## PROVIDED TEXT
==*==

Back on the set of Ocean’s Eleven, Sinatra was demonstrating his devotion to power in a different way. Danny Ocean is the embodiment of Sinatra as the leader of the Rat Pack, the guy who comes from the wrong side of the tracks, who leads through a combination of charisma and courage. This is made starkly clear in Ocean’s relationship to Peter Lawford’s Jimmy Foster in the film. During their World War II service, Foster was the officer, the lieutenant; Ocean, the non-com, the sergeant. Foster and the other men all defer to Ocean, though, and it is clear that this has always been their relationship.

Blending the Public and Private

Ocean’s Eleven does not have characters so much as it has types. All the types just happen to match the public personae of the various members of the Rat Pack.

Besides Sinatra playing it slightly roguish and totally cool, there is Dean Martin. Martin’s Sam Harmon embodies a different kind of cool than Sinatra; he is the singing, jovial pal who sees right through the robbery plan, telling Ocean, “The percentage is always with the house.” Harmon nevertheless goes along with the scheme, putting camaraderie before common sense.

==*==

## DIRECTIVE
In the passage about Ocean's Eleven, what rank did Danny Ocean hold during his World War II service?

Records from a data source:
==*==

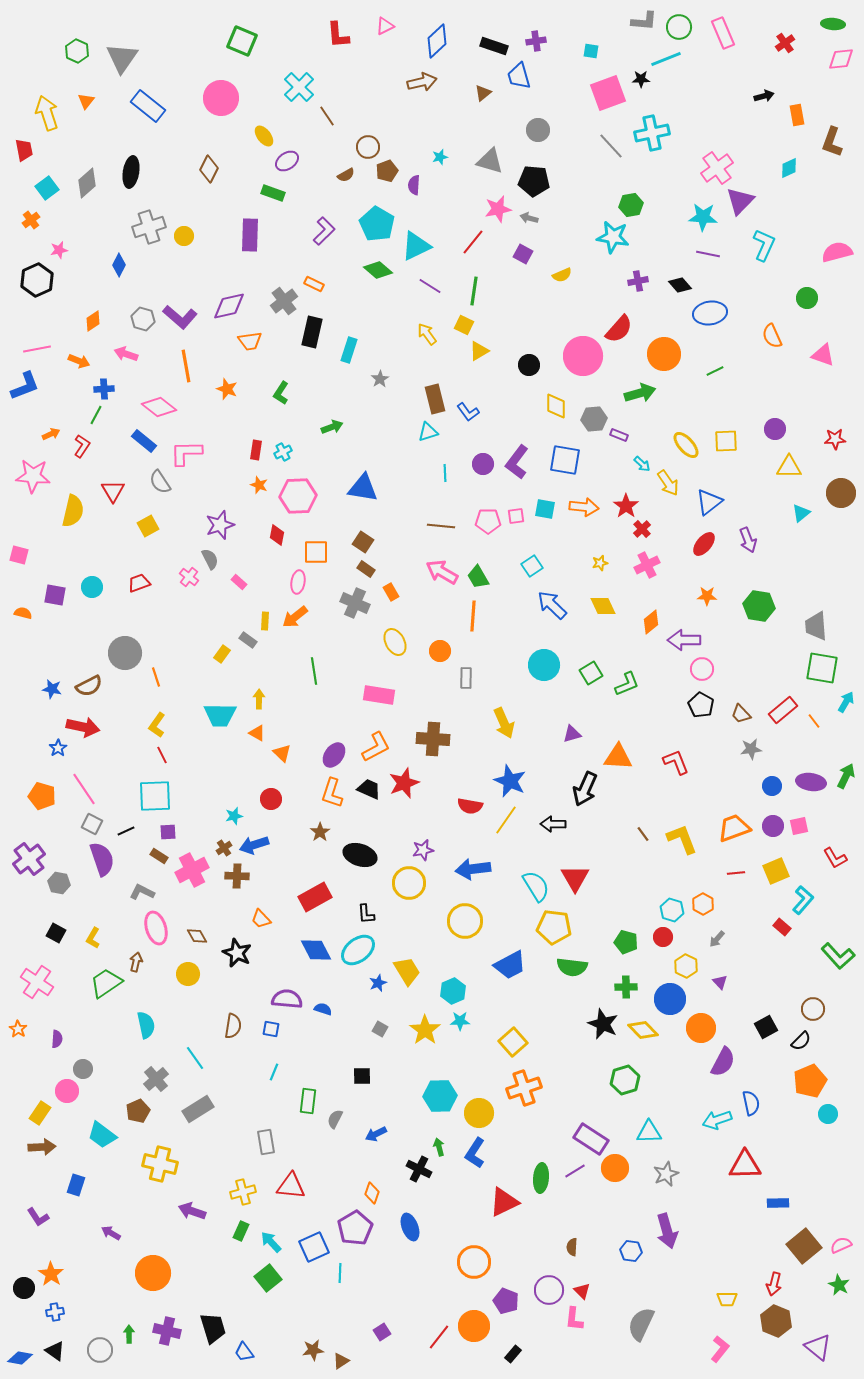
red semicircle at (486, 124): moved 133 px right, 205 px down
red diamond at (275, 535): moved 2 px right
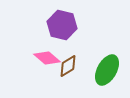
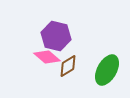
purple hexagon: moved 6 px left, 11 px down
pink diamond: moved 1 px up
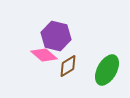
pink diamond: moved 3 px left, 2 px up
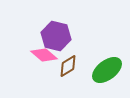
green ellipse: rotated 24 degrees clockwise
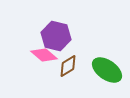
green ellipse: rotated 72 degrees clockwise
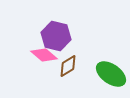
green ellipse: moved 4 px right, 4 px down
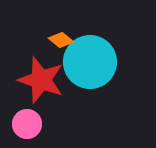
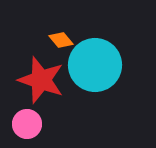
orange diamond: rotated 10 degrees clockwise
cyan circle: moved 5 px right, 3 px down
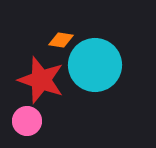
orange diamond: rotated 40 degrees counterclockwise
pink circle: moved 3 px up
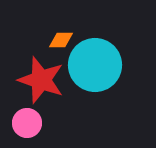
orange diamond: rotated 10 degrees counterclockwise
pink circle: moved 2 px down
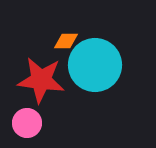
orange diamond: moved 5 px right, 1 px down
red star: rotated 12 degrees counterclockwise
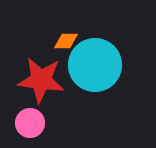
pink circle: moved 3 px right
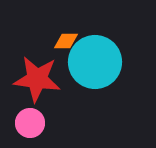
cyan circle: moved 3 px up
red star: moved 4 px left, 1 px up
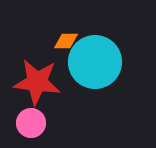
red star: moved 3 px down
pink circle: moved 1 px right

==*==

## WRITTEN RESPONSE
He was a sergeant, a non-com.